The parties devised the original joint use agreement in October 1992 to share installation and maintenance costs of a new pool at the high school, as well as the refurbishment of the Artists’ Theatre. The 20-year pact also governed shared use of other venues, where each party waived fees for use of their respective facilities.

Over the past year, Mayor Kelly Boyd and Mayor Pro Tem Elizabeth Pearson worked with school board members Ketta Brown and Theresa O’Hare, as well as with City Manager John Pietig and district Superintendent Sherine Smith, to come up with a new agreement covering continued shared use of the various facilities.

Under the previous agreement, the district assumed costs to maintain the gym and fields, while the city shouldered 70 percent of the costs for the pool and tennis courts.
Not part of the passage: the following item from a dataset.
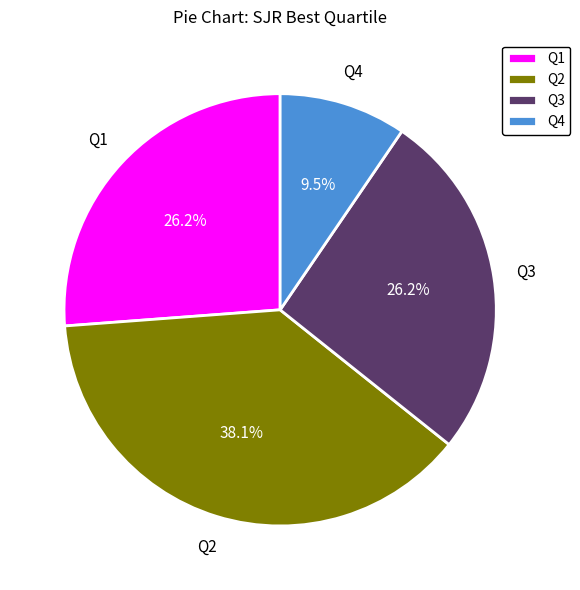

How many slices are in this pie chart?

4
Also, the city paid for the pool manager and lifeguards, while the district paid to maintain the pool building.

Instead of a single contract, the City Council this week approved a master joint use agreement with individual five-year agreements covering the pool, tennis courts, gymnasiums and fields, respectively.

Under the new terms, the city and district will still share pool expenses 70/30, but the city will take over the building maintenance.

For the tennis courts, an unofficial 70/30 cost sharing arrangement between the city and the district was formalized in the new pact.

With the exception of a $900,000 contribution towards expanding El Morro’s playing field in 2000, the city has not contributed towards maintenance of school gyms and fields. But the new agreement “is where we start to diverge from the historical relationship,” Ben Siegel, deputy director of community services, told the council.

To offset janitorial and utility costs, the new agreements impose a 10 percent surcharge, phased in over two years, on fees for city recreation programs taking place on school facilities. Additionally, drop-in basketball players will now pay $3 instead of $2 currently charged to join a game of hoops. The surcharges on recreation and basketball drop-in fees will go entirely to the district and generate about $20,000 a year and $1,500 a year, respectively, said Siegel.

Separately, the master agreement stipulates that the city pay the district $25,000 a year for capital improvements over the five-year term.

The city will also pay for 70 percent of $620,000 in tennis court improvements, under the new agreement. The city has already budgeted $310,000 for the project and the remaining $125,000 will come from advance payment for five years of capital improvement contributions.

Siegel said the pool agreement will likely be amended by next May to address renovation; the city has already budgeted $200,000 toward the project.

Before approving the agreements, the City Council deliberated over a few sticking points.

If tennis court renovation included the addition of lighting, neighbors should be noticed in advance, Council member Toni Iseman said. “I want to make sure we protect our residents who are most potentially adversely affected,” agreed council member Steve Dicterow.

Iseman also lamented the lack of an agreement formalizing shared use of the Artists’ Theatre. “We’re just giving [the district] a pass,” she said.

Though the city contributed $300,000 to the refurbishment of the theater more than 20 years ago, scheduling use of the theater remains at the district’s prerogative, governed by a 2008 policy that provides for use by community groups, but prioritizes district use.

Siegel noted that the city tried to include the theater in the joint use agreement, but the district refused.